Veranstaltungsrecht: Stadt Kiel haftet nicht für die gesamten GEMA-Gebühren der „Kieler Woche“

Die Stadt Kiel haftet nicht für die Zahlung aller GEMA-Gebühren, die für musikalische Veranstaltungen auf der Kieler Woche anfallen, entschied das OLG Schleswig am 07. Dezember 2015 (Az.: 6 U 54/13, 6 U 43/14).

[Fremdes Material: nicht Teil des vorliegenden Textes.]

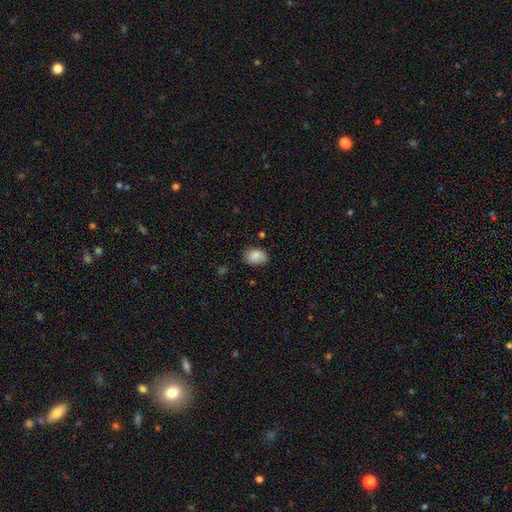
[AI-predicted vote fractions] This appears to be a smooth galaxy with no disk features (87%) that is in between round and cigar-shaped (73%). Merging: none (74%).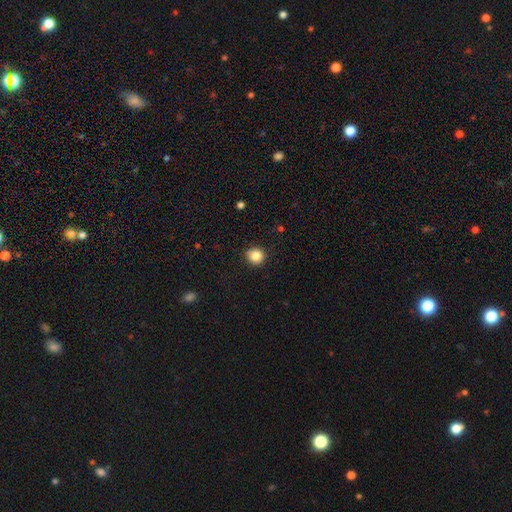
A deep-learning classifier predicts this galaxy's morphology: This is clearly a smooth galaxy (86%). How rounded: clearly round (91%). Merging: clearly none (89%).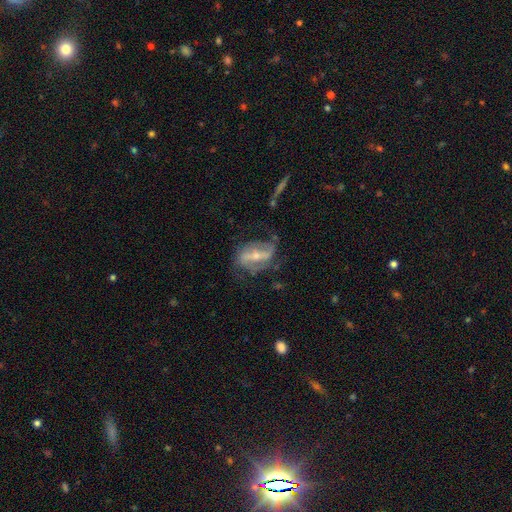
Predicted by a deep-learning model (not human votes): A featured or disk galaxy (79%) with a strong bar (61%), 2 (73%) loose (43%) spiral arms (80%) and a small central bulge (50%). Merging: none (56%).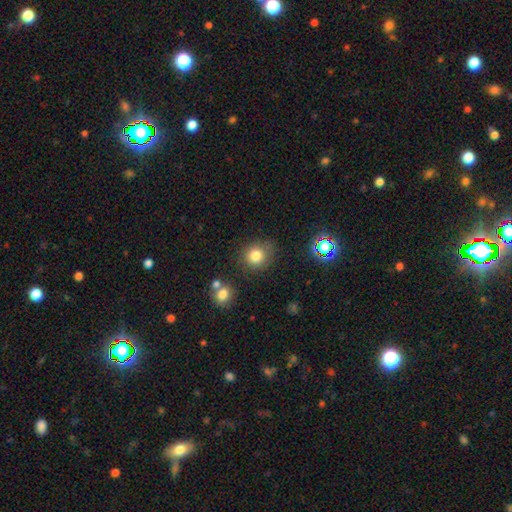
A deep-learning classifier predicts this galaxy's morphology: Q: Smooth or featured?
A: smooth (80%); runner-up: star or artifact (13%)
Q: How rounded?
A: round (83%); runner-up: in between (16%)
Q: Merging?
A: none (75%); runner-up: minor disturbance (15%)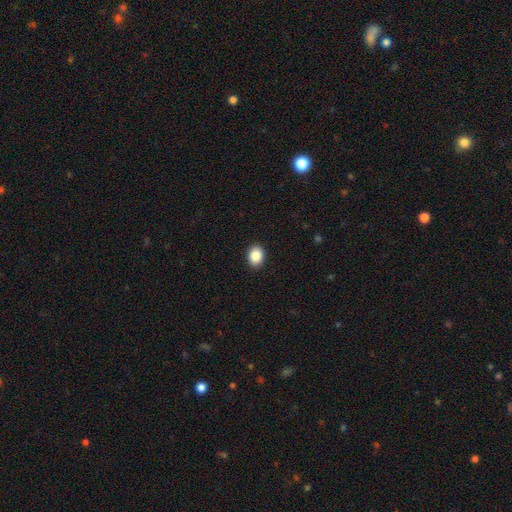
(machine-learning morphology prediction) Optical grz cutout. It shows a smooth galaxy with no disk features (88%) that is in between round and cigar-shaped (56%). Merging: none (91%).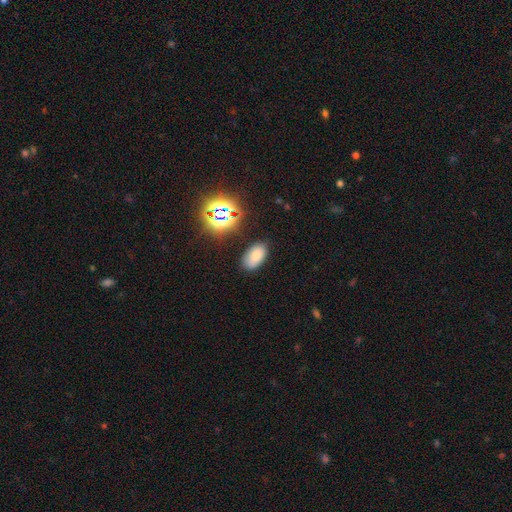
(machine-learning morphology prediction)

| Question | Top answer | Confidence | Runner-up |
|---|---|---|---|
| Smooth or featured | smooth | 71% | star or artifact (17%) |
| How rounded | in between | 93% | round (5%) |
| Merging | none | 80% | minor disturbance (14%) |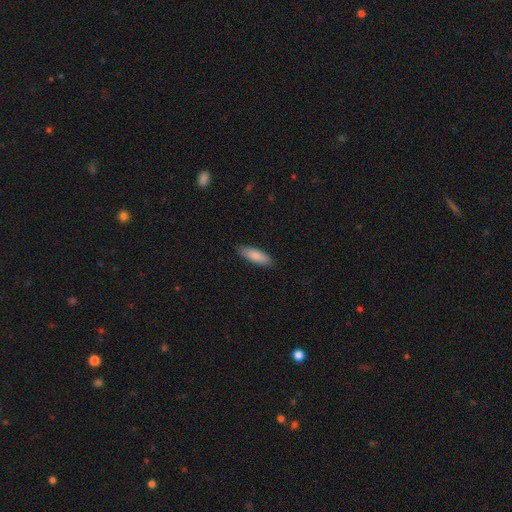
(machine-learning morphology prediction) Smooth or featured?
  - smooth: 86% *
  - featured or disk: 9%
  - star or artifact: 5%
How rounded?
  - in between: 54% *
  - cigar-shaped: 44%
  - round: 2%
Merging?
  - none: 87% *
  - minor disturbance: 10%
  - major disturbance: 2%
  - merger: 1%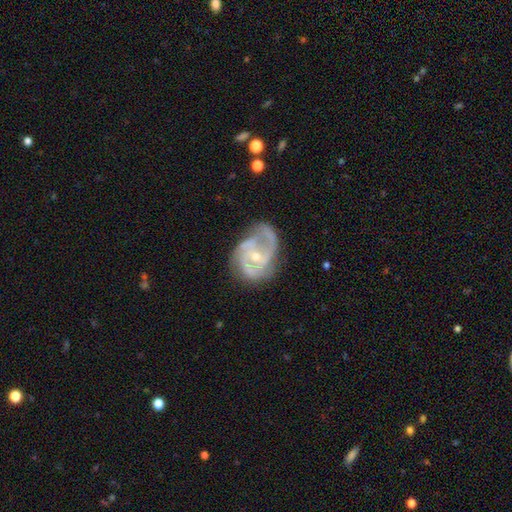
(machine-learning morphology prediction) featured or disk 86%, smooth 9%, star or artifact 5%. Down the decision tree: edge-on disk — no (98%); bar — no (55%); spiral arms — yes (93%); spiral arm count — 2 (41%); spiral winding — medium (48%); bulge size — small (57%); merging — none (51%).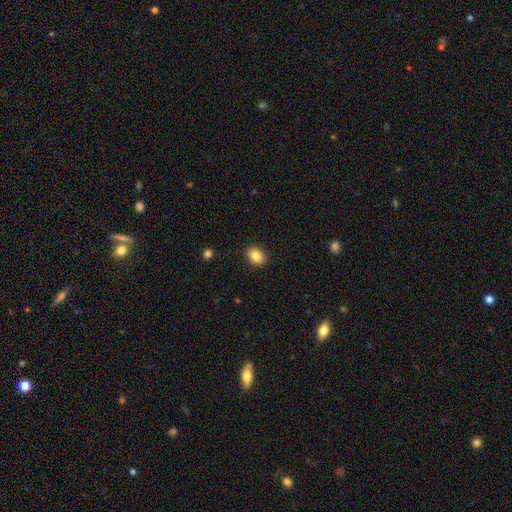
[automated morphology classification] smooth_or_featured: smooth (p=0.86) [alt: star or artifact p=0.09]
how_rounded: in between (p=0.65) [alt: round p=0.34]
merging: none (p=0.89) [alt: minor disturbance p=0.07]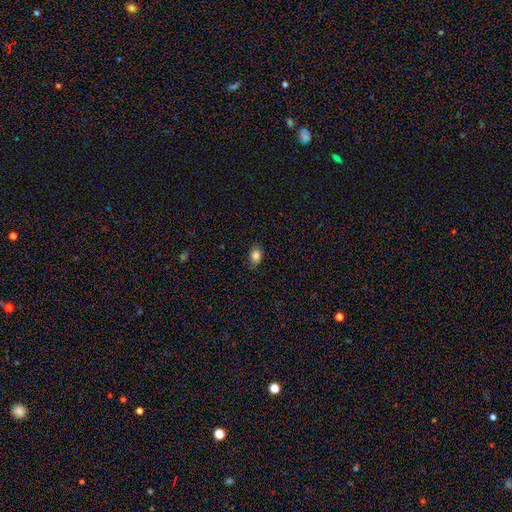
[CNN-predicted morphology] Q: Smooth or featured?
A: smooth (85%); runner-up: star or artifact (10%)
Q: How rounded?
A: in between (76%); runner-up: round (22%)
Q: Merging?
A: none (83%); runner-up: minor disturbance (13%)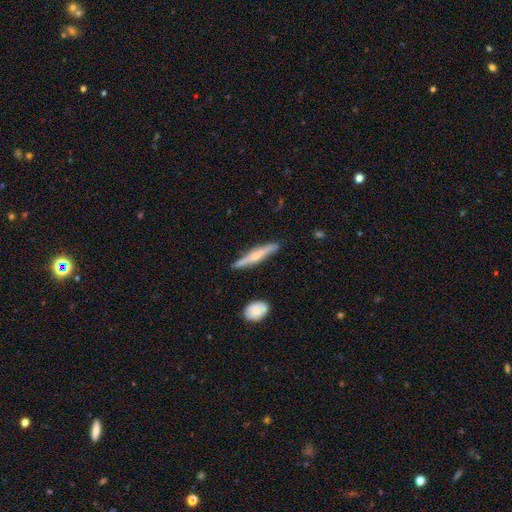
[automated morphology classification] Smooth or featured?
  - featured or disk: 63% *
  - smooth: 32%
  - star or artifact: 6%
Edge-on disk?
  - yes: 94% *
  - no: 6%
Edge-on bulge?
  - rounded: 82% *
  - none: 12%
  - boxy: 6%
Merging?
  - none: 85% *
  - minor disturbance: 11%
  - major disturbance: 2%
  - merger: 2%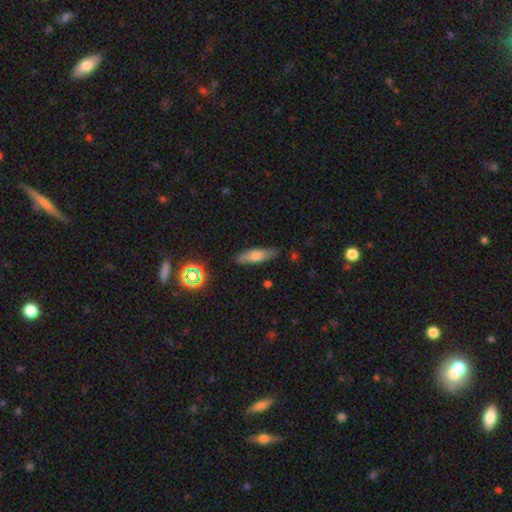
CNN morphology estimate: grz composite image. It shows a smooth galaxy with no disk features (64%) that is cigar-shaped (55%). Merging: none (81%).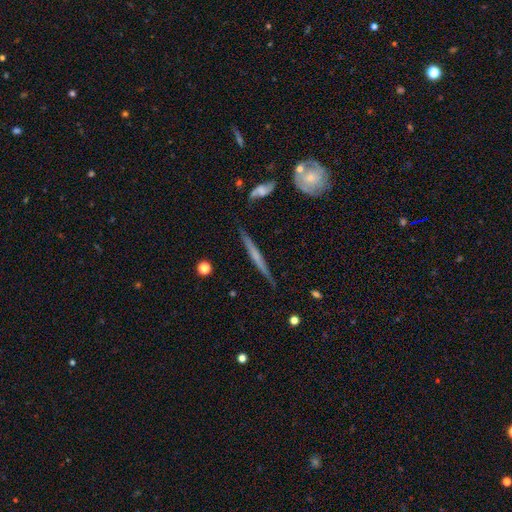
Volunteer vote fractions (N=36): Morphology: type=featured or disk (81%); edge-on=yes (86%); edge-on bulge=none (84%); merging=none (83%).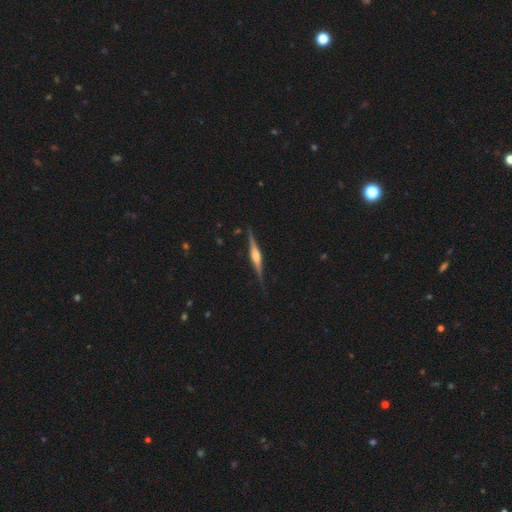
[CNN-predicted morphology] Smooth or featured: featured or disk — 82% (smooth — 13%)
Edge-on disk: yes — 98% (no — 2%)
Edge-on bulge: rounded — 76% (boxy — 20%)
Merging: none — 88% (minor disturbance — 9%)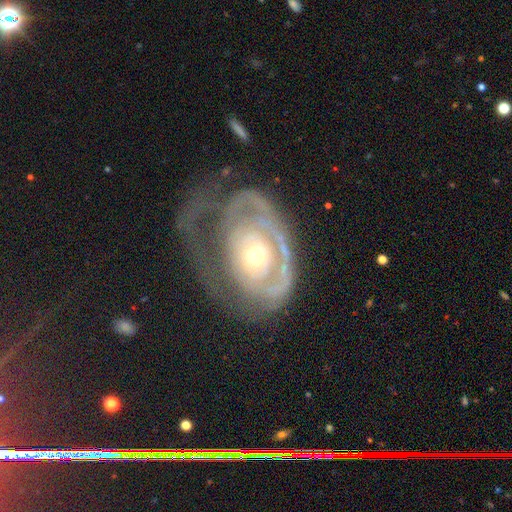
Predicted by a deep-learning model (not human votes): Smooth or featured?
  - featured or disk: 79% *
  - smooth: 15%
  - star or artifact: 6%
Edge-on disk?
  - no: 96% *
  - yes: 4%
Bar?
  - no: 83% *
  - weak: 13%
  - strong: 4%
Spiral arms?
  - yes: 68% *
  - no: 32%
Spiral winding?
  - tight: 65% *
  - medium: 22%
  - loose: 12%
Spiral arm count?
  - can't tell: 39% *
  - 1: 30%
  - 2: 19%
  - 3: 5%
  - 4: 3%
  - more than 4: 3%
Bulge size?
  - moderate: 46% * (tied)
  - small: 46% * (tied)
  - large: 5%
  - dominant: 1%
  - none: 1%
Merging?
  - major disturbance: 42% *
  - none: 34%
  - minor disturbance: 21%
  - merger: 3%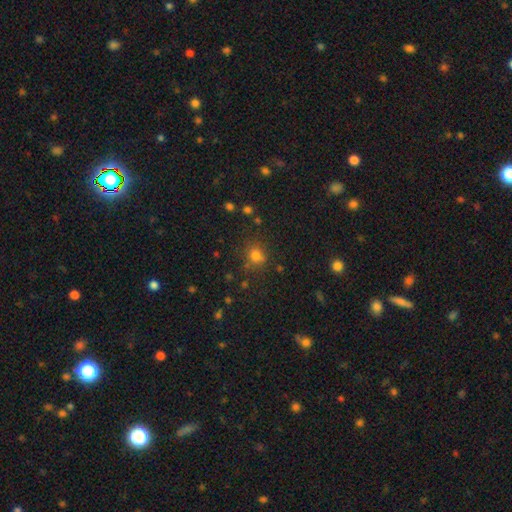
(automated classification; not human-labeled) smooth_or_featured: smooth (p=0.74) [alt: star or artifact p=0.19]
how_rounded: round (p=0.77) [alt: in between p=0.22]
merging: none (p=0.72) [alt: minor disturbance p=0.15]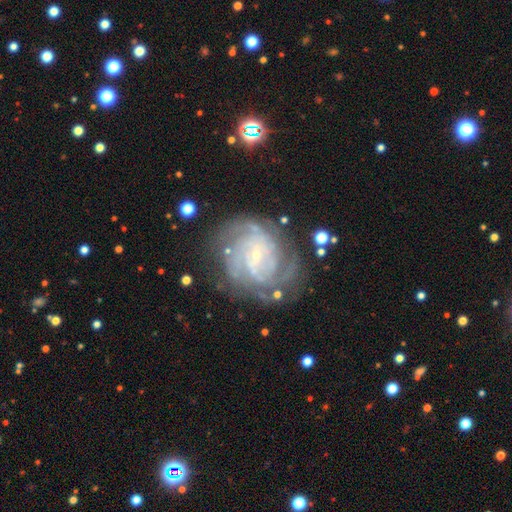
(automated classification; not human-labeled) featured or disk 86%, star or artifact 7%, smooth 7%. Down the decision tree: edge-on disk — no (98%); bar — no (52%); spiral arms — yes (96%); spiral arm count — can't tell (27%); spiral winding — tight (61%); bulge size — small (85%); merging — none (69%).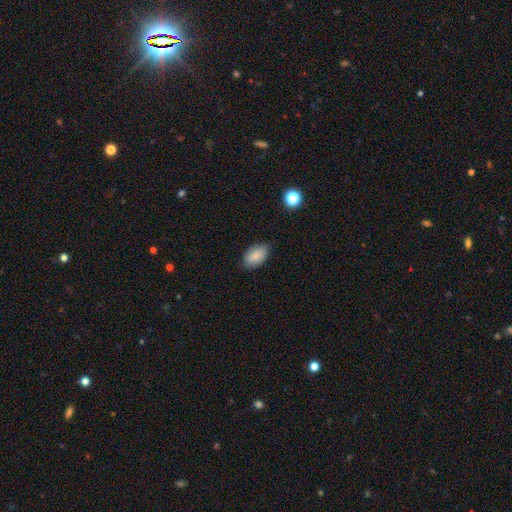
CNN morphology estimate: type=smooth (84%); roundness=in between (93%); merging=none (82%).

Die GEMA (Gesellschaft für musikalische Aufführungs- und mechanische Vervielfältigungsrechte) klagte gegen die Stadt Kiel auf Zahlung der Gebühren für die öffentliche Darbietung von Musik auf der gesamten Kieler Woche von 2006 bis 2012. Bis 2005 zahlte die Stadt die Gebühren pauschal für jegliche Musikdarbietungen auf der Veranstaltung. Anschließend nahm sie die jeweiligen Veranstalter auf Zahlung der entsprechenden Gebühren in Anspruch.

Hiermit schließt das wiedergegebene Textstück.